_ACTION ITEM_.
Repeat word for word the stretch of lines from the one containing "Padahal, rata-rata pendapatan masyarakat" through the one containing "kesehatan bagi pekerja".

Top of DATA TO EXAMINE

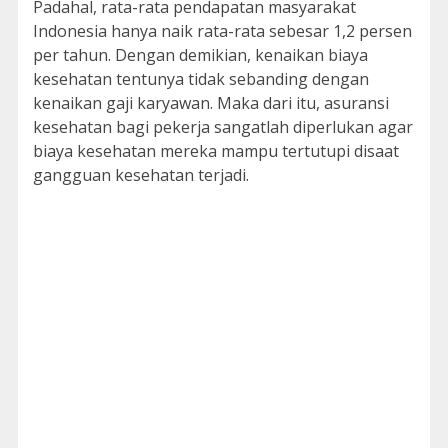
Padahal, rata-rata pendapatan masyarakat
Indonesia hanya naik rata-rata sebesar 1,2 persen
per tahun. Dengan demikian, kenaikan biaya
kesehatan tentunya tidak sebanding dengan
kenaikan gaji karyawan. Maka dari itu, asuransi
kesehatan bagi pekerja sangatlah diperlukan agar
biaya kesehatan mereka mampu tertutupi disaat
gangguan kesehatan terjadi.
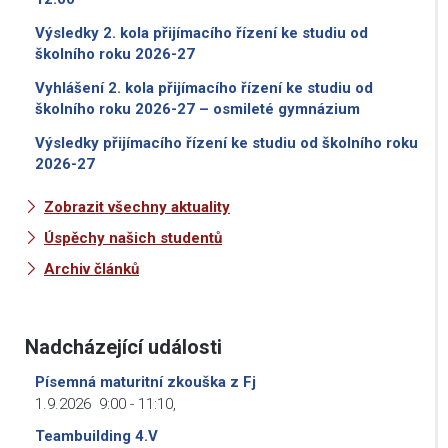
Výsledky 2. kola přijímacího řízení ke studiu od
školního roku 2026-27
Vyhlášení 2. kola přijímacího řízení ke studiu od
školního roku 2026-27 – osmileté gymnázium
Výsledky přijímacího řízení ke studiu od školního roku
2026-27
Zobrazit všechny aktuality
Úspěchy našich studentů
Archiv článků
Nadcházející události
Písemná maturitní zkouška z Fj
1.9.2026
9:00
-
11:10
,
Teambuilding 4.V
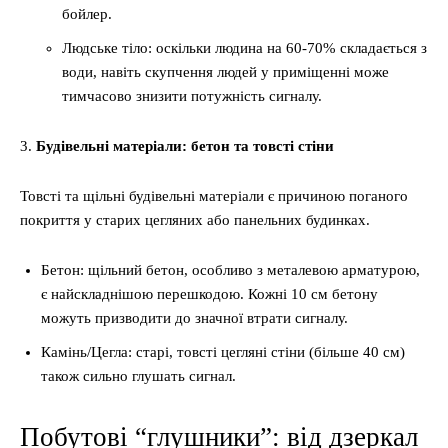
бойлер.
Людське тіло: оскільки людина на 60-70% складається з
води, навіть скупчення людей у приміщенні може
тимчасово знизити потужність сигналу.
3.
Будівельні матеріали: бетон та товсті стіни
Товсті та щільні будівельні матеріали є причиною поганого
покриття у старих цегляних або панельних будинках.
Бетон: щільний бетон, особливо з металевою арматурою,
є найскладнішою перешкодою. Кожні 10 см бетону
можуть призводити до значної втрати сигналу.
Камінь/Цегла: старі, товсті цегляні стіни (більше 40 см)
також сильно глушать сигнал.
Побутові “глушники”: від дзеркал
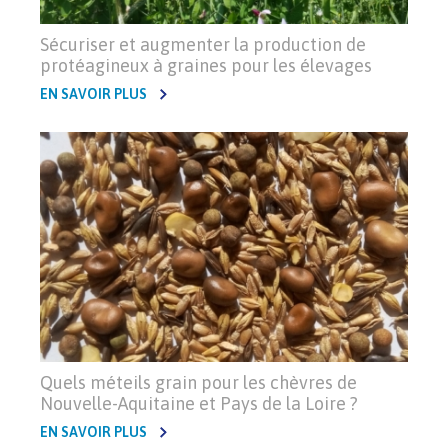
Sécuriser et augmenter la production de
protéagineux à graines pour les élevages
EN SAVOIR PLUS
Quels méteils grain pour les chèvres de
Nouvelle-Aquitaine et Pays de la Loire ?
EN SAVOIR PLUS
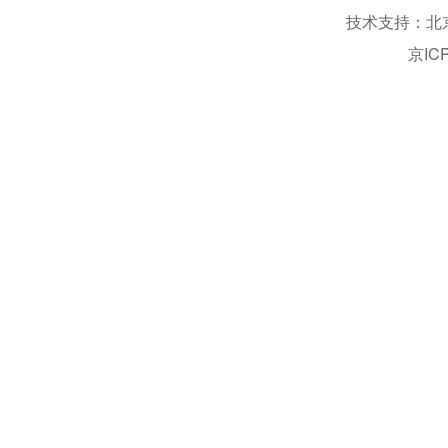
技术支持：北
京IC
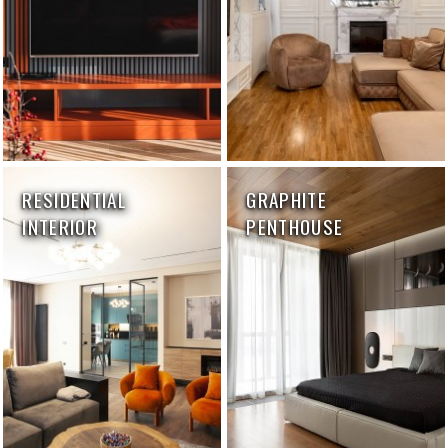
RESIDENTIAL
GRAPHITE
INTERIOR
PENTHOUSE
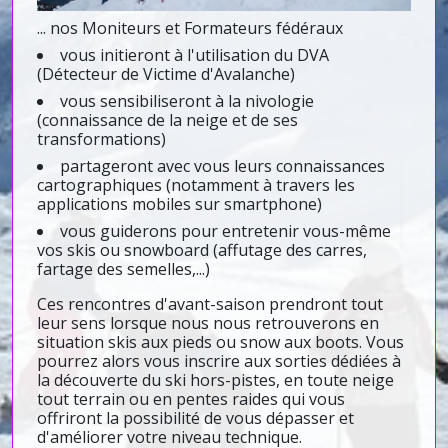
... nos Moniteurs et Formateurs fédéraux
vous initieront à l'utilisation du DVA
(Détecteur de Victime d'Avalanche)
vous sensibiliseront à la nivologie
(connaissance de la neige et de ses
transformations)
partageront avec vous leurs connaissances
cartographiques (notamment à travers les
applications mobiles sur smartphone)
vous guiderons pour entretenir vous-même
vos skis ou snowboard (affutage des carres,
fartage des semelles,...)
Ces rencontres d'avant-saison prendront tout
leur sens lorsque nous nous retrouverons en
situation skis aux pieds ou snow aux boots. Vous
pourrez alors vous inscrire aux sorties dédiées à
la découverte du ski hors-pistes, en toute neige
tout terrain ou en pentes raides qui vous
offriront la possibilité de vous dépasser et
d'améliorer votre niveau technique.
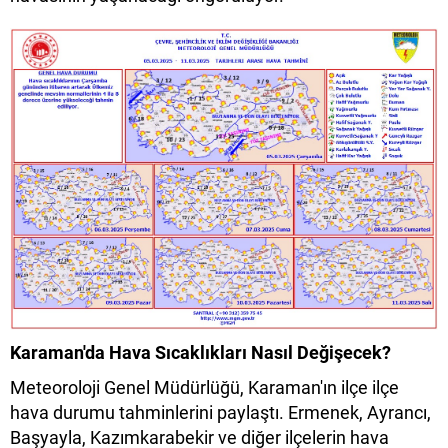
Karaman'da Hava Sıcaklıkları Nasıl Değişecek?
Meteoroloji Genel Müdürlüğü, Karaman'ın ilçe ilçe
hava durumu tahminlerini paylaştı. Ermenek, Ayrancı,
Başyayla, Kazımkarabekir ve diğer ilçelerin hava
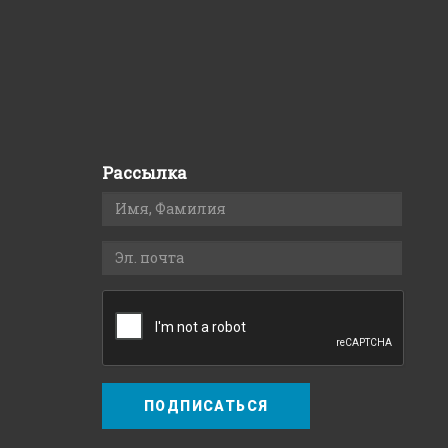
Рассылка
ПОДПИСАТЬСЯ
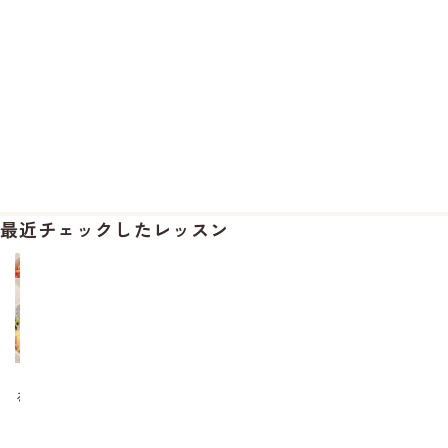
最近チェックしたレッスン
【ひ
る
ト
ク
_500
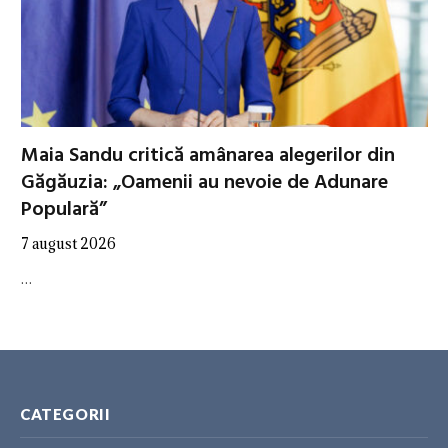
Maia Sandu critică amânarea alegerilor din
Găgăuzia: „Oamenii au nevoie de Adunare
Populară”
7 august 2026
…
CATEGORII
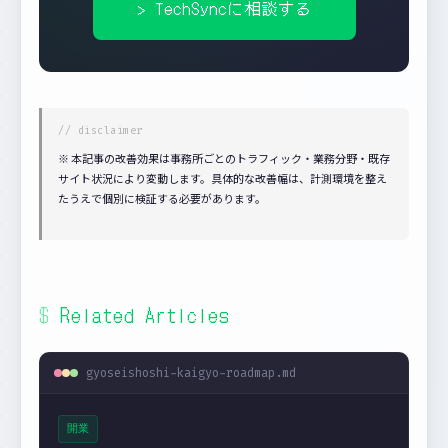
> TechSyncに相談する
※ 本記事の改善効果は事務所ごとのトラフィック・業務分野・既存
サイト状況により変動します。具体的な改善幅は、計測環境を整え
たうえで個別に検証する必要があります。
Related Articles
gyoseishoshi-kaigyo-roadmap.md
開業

Bottom of DATA TO EXAMINE
Top of DATA TO EXAMINE

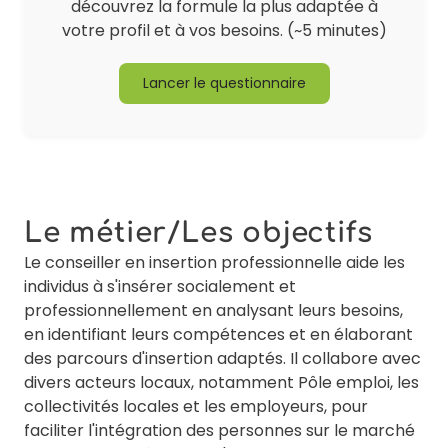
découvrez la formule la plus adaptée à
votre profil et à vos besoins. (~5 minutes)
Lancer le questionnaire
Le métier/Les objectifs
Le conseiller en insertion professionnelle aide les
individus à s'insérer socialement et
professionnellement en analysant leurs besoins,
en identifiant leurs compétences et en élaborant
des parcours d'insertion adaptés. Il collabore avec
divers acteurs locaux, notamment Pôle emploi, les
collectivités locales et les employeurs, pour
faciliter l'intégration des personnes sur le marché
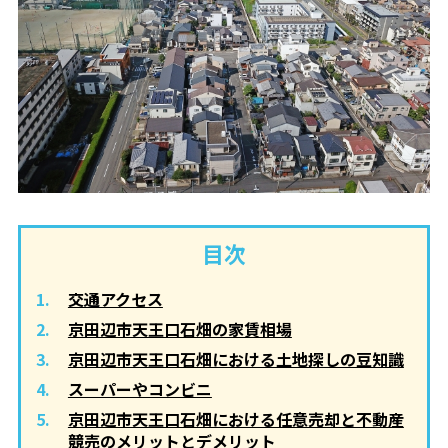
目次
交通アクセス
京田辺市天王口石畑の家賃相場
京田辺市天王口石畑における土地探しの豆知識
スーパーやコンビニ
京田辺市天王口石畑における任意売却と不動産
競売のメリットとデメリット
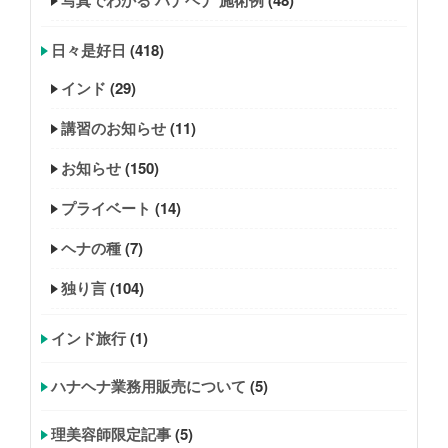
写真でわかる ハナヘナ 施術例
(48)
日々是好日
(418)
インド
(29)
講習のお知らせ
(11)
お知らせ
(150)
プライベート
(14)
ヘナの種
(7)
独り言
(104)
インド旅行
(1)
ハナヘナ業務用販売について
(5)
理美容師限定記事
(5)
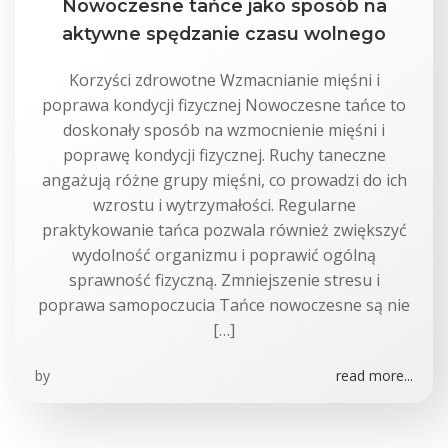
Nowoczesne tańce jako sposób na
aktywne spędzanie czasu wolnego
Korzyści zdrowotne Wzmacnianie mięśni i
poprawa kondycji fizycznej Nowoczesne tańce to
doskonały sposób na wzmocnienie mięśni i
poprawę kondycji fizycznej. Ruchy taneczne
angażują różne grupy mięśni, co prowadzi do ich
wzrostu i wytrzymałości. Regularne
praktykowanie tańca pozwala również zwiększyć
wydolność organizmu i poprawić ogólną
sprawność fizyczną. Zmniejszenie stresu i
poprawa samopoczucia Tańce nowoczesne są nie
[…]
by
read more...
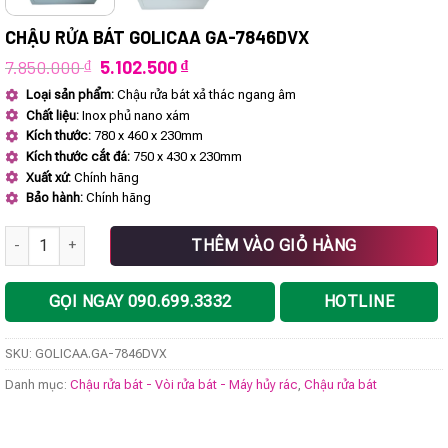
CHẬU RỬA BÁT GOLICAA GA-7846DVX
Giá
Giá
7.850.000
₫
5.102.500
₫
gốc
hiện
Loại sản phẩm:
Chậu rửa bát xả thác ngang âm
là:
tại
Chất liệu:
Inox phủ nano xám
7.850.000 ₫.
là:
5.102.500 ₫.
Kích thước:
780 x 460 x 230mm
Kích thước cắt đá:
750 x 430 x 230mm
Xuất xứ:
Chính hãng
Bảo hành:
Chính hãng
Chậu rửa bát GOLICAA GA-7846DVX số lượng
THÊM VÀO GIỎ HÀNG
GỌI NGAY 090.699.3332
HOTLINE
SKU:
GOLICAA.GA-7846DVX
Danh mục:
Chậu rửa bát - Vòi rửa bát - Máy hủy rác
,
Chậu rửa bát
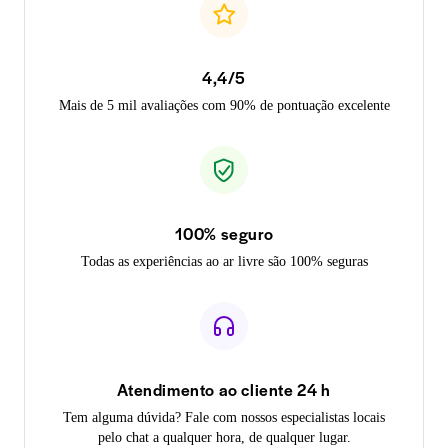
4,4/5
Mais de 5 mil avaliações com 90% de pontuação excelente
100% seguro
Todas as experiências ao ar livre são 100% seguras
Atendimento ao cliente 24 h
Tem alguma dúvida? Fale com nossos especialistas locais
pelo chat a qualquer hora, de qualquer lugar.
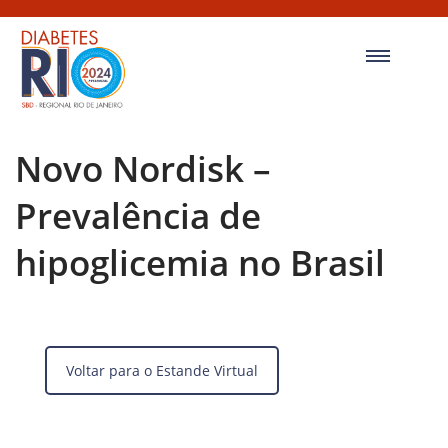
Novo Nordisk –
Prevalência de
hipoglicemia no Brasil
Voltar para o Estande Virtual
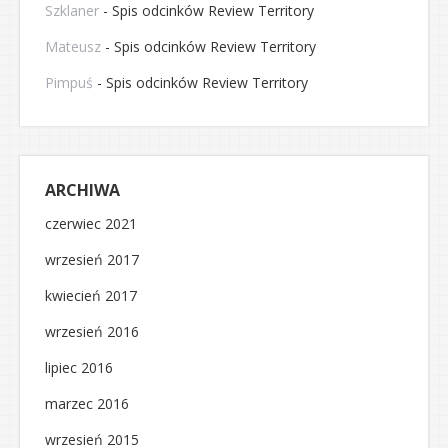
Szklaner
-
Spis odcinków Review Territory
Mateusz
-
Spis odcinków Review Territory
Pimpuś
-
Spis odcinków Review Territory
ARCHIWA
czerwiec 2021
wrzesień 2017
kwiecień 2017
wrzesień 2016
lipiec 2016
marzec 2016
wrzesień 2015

Bottom of DATA TO EXAMINE

_OUTPUT_.
Padahal, rata-rata pendapatan masyarakat
Indonesia hanya naik rata-rata sebesar 1,2 persen
per tahun. Dengan demikian, kenaikan biaya
kesehatan tentunya tidak sebanding dengan
kenaikan gaji karyawan. Maka dari itu, asuransi
kesehatan bagi pekerja sangatlah diperlukan agar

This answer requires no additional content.